--- Reading text ---

Comparison of performance between rescaled range analysis and rescaled variance analysis in detecting abrupt dynamic change*
He Wen-Pinga)†, Liu Qun-Qunb), Jiang Yun-Dia), Lu Yingc)
National Climate Center, China Meteorological Administration, Beijing 100081, China
College of Mathematics and Statistics, Nanjing University of Information Science and Technology, Nanjing 210044, China
Yangzhou Meteorological Office, Yangzhou 225003, China

Corresponding author. E-mail: wenping_he @163.com

*Project supported by the National Basic Research Program of China (Grant No. 2012CB955902) and the National Natural Science Foundation of China (Grant Nos. 41275074, 41475073, and 41175084).

Abstract

In the present paper, a comparison of the performance between moving cutting data-rescaled range analysis (MC-R/S) and moving cutting data-rescaled variance analysis (MC-V/S) is made. The results clearly indicate that the operating efficiency of the MC-R/S algorithm is higher than that of the MC-V/S algorithm. In our numerical test, the computer time consumed by MC-V/S is approximately 25 times that by MC-R/S for an identical window size in artificial data. Except for the difference in operating efficiency, there are no significant differences in performance between MC-R/S and MC-V/S for the abrupt dynamic change detection. MC-R/S and MC-V/S both display some degree of anti-noise ability. However, it is important to consider the influences of strong noise on the detection results of MC-R/S and MC-V/S in practical application processes.

Keyword: 92.70.Aa; 95.10.Fh; moving cutting data-rescaled range analysis; moving cutting data-rescaled variance analysis; abrupt dynamic change
1. Introduction

Hurst developed the rescaled range analysis (R/S), [1] which is a statistical method to analyze long records of natural phenomena. If we consider the same time series but increase the number of observations, the rescaled range will generally also increase. The rescaled range is calculated by dividing the range of values exhibited in a portion of the time series by the standard deviation of the values over the same portion of the time series. The increase in the rescaled range can be characterized by plotting the logarithm of R/S versus the logarithm of m (where m is the size of subsample data). The slope of this line gives the Hurst exponent, H. If the time series is generated by a random walk H has a value of 0.5, i.e., H = 0.5 (http://en.wikipedia.org/wiki/Rescaled range). The Hurst exponents of many types of time series are greater than 0.5.[216] For example, observations of the height of the Nile River measured annually over many years provided H = 0.77. The daily temperature records also have H > 0.5. It is now well known that a time series with a Hurst exponent greater than 0.5 exhibits a long-range correlation or long-term memory.

--- Entries supplied ---

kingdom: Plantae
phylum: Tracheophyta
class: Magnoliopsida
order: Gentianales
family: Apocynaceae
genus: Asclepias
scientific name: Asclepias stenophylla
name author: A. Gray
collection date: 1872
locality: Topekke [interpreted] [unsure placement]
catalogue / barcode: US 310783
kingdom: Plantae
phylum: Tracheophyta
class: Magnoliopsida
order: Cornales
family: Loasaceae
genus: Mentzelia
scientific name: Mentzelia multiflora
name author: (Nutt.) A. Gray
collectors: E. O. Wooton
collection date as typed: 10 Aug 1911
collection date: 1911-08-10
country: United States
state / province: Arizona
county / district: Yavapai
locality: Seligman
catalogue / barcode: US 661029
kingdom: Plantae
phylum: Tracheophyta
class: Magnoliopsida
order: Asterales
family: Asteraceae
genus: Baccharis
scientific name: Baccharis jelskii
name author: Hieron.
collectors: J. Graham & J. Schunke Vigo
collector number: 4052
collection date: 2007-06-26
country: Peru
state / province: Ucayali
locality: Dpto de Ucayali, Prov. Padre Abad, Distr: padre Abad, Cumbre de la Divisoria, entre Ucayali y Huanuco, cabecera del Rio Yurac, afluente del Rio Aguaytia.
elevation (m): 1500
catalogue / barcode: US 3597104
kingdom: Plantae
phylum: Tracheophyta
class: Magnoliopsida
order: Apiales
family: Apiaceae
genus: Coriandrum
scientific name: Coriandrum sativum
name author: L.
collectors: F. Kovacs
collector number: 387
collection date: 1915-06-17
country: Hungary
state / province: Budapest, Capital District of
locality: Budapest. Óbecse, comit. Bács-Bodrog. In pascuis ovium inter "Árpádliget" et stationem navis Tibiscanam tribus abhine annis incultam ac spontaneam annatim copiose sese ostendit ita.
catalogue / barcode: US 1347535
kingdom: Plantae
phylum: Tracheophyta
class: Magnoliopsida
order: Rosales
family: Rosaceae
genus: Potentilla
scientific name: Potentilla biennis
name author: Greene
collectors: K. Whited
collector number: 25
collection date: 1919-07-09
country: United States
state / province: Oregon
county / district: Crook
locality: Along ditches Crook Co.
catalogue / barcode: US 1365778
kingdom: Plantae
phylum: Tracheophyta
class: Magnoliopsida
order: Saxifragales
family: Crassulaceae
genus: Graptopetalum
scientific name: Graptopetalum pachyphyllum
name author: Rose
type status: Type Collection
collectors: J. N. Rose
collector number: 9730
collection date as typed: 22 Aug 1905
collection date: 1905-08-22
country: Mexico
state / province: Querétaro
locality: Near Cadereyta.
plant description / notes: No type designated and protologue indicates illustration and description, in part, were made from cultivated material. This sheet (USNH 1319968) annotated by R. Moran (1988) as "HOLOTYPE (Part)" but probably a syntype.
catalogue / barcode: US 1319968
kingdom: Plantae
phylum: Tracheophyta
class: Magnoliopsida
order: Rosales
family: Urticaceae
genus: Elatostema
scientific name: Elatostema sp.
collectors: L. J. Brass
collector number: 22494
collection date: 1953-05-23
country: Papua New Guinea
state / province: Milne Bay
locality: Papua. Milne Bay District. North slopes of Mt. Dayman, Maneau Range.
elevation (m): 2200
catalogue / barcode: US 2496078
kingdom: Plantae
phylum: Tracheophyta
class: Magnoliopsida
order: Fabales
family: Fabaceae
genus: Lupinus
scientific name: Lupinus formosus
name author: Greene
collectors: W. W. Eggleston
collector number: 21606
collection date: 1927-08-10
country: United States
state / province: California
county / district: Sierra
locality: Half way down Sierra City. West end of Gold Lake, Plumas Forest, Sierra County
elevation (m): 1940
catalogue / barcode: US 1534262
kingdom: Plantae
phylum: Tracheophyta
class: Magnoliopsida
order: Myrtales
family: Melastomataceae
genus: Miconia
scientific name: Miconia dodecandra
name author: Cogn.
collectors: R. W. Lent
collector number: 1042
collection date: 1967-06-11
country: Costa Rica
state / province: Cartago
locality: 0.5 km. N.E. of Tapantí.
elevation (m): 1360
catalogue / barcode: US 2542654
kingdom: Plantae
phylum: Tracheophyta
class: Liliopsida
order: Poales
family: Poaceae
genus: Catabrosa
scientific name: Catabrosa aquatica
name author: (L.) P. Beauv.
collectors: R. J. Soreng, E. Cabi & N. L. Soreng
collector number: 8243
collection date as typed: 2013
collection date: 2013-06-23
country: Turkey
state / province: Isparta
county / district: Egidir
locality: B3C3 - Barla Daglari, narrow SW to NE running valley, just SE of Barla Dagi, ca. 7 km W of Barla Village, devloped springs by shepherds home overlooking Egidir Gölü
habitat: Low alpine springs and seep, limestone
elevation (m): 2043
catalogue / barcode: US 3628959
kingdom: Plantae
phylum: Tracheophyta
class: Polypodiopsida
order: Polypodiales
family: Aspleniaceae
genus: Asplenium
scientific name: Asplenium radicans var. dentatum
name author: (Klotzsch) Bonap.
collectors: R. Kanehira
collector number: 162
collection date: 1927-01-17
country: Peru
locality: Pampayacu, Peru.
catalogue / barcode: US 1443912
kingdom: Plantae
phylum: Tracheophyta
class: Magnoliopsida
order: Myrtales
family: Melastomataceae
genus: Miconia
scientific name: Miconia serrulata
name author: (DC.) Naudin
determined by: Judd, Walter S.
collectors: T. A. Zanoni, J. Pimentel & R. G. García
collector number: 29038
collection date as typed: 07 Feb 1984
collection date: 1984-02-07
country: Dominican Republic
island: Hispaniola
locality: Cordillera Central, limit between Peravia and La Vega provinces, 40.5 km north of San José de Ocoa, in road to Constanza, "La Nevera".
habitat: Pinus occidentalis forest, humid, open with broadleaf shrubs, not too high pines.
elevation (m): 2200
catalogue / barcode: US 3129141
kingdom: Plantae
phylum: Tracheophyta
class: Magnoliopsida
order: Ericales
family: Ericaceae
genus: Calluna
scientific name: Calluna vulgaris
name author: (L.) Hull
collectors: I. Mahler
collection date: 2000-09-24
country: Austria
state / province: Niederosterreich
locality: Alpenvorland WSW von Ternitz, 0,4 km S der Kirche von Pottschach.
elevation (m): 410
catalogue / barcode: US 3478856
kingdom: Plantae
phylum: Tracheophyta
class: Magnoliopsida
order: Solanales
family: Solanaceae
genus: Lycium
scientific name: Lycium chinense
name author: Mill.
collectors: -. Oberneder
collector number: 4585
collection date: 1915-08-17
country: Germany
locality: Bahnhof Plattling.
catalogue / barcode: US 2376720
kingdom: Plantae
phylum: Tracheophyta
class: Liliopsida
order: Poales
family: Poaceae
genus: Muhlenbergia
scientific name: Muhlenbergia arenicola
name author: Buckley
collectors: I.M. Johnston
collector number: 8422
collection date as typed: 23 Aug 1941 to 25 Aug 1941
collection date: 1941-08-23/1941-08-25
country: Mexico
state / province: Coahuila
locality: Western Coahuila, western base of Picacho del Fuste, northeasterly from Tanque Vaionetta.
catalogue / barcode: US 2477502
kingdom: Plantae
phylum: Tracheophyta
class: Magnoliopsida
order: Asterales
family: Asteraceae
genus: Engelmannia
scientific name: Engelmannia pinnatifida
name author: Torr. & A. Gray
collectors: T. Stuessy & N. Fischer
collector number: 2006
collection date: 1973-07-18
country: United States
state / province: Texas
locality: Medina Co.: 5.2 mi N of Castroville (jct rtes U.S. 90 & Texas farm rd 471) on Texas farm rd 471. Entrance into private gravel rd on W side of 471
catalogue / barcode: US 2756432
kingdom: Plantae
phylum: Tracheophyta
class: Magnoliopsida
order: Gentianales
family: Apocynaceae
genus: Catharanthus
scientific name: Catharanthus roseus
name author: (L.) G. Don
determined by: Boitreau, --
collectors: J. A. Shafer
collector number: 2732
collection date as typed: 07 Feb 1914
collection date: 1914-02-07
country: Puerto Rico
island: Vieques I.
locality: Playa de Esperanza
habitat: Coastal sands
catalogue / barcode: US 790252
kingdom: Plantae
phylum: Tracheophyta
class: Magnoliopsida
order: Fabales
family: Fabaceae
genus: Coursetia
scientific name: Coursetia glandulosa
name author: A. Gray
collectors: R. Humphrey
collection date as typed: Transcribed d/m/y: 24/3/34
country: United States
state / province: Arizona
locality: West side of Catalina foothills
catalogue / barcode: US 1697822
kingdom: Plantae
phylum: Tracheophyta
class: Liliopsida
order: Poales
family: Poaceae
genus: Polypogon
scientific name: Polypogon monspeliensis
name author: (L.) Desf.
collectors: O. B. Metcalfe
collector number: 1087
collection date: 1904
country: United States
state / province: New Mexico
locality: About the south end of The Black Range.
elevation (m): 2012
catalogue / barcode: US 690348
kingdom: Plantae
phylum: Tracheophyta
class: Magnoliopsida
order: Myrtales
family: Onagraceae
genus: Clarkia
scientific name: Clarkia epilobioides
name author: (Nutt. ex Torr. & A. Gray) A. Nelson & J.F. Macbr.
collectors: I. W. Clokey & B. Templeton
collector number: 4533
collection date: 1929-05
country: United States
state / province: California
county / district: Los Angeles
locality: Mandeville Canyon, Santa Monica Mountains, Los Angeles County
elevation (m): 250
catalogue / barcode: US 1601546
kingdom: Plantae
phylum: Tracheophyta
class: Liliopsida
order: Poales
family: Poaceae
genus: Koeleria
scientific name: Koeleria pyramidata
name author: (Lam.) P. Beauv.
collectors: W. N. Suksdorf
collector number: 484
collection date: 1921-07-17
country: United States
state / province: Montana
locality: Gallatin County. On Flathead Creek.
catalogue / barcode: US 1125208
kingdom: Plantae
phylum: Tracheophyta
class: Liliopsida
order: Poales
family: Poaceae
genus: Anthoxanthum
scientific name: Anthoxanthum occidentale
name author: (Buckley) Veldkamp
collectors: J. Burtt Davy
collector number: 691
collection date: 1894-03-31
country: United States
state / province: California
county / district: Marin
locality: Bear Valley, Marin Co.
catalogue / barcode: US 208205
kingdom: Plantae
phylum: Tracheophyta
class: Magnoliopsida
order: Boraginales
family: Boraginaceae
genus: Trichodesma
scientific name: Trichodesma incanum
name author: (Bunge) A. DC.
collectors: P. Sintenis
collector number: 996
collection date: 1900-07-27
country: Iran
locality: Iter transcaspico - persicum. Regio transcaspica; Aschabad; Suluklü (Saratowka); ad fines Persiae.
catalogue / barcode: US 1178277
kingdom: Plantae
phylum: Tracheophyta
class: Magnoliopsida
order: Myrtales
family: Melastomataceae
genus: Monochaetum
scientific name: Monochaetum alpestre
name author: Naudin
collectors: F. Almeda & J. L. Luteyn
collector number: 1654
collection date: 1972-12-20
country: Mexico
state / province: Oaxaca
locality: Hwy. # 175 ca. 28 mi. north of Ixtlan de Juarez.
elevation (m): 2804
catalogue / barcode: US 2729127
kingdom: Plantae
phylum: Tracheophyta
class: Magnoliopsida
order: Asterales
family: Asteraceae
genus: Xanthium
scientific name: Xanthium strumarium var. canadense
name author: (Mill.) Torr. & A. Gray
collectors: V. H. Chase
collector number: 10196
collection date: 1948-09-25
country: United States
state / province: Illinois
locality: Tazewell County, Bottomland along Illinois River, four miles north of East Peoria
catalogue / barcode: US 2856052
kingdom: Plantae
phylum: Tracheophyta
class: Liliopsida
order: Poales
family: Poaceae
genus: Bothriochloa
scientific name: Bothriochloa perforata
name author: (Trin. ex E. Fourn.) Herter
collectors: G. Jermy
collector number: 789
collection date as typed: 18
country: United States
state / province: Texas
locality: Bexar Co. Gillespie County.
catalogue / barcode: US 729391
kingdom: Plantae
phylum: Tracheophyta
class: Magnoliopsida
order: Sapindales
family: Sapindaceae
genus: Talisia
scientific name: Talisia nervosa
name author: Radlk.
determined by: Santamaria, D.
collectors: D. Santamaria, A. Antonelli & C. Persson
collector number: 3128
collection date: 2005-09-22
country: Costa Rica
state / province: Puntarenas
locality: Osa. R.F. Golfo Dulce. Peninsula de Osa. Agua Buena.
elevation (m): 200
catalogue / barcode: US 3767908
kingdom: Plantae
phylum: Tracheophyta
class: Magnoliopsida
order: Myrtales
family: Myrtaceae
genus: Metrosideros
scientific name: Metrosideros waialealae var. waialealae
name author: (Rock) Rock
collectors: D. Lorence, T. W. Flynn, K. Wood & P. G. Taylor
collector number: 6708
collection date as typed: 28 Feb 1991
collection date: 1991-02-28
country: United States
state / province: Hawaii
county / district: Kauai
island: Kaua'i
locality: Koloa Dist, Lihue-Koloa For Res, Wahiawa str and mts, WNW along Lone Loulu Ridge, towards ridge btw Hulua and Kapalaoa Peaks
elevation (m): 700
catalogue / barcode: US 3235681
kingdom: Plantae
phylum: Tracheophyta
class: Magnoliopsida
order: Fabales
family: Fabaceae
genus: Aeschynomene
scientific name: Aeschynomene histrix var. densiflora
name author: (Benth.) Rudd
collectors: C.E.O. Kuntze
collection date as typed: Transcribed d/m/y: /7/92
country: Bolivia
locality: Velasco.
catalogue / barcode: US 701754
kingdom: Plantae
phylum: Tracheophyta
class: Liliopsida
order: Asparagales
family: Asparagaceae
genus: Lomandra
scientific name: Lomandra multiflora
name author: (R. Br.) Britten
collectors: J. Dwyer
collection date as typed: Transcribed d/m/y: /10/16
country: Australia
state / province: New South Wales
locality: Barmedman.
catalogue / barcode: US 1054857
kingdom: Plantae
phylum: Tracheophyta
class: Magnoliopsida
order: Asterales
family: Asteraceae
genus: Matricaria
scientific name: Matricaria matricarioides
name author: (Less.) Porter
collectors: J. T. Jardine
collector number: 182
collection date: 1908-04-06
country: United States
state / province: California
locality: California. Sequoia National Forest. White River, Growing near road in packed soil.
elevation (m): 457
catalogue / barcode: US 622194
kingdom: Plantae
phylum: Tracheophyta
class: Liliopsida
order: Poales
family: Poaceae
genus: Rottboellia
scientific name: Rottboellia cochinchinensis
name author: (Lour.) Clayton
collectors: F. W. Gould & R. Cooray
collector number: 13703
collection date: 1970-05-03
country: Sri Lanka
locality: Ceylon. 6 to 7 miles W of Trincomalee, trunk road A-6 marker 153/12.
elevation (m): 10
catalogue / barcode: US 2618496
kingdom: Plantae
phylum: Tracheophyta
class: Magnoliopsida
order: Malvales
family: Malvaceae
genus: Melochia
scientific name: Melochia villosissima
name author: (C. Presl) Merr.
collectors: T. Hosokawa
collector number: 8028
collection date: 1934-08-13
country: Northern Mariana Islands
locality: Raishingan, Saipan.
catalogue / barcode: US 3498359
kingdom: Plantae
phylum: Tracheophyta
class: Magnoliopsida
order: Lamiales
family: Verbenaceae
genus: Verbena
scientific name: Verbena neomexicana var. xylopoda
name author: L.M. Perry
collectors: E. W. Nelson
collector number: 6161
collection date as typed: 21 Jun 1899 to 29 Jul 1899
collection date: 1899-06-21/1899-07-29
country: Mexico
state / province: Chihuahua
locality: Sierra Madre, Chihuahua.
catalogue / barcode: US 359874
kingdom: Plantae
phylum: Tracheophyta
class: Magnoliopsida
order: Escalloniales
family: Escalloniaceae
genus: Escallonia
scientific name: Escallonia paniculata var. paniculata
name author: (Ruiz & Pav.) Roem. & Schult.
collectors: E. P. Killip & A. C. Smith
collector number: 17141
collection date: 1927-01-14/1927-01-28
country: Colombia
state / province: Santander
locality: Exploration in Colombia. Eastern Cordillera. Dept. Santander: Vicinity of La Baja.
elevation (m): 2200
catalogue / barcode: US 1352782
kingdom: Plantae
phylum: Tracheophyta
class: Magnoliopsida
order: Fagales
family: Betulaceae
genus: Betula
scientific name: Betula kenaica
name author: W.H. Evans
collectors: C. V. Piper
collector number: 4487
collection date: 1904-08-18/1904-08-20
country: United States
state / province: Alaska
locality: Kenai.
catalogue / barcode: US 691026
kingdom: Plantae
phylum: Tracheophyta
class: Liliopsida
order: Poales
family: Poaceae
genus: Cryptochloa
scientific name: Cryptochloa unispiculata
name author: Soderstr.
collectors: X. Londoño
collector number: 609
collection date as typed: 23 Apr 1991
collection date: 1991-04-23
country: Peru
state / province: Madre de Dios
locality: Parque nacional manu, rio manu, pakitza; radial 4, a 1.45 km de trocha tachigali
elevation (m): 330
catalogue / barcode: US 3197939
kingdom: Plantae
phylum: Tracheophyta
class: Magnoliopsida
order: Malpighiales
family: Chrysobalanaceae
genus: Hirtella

---

> _Short problem_
List every grant number cited in the funding note of the rescaled-analysis paper.

> _Written solution_
2012CB955902
41275074
41475073
41175084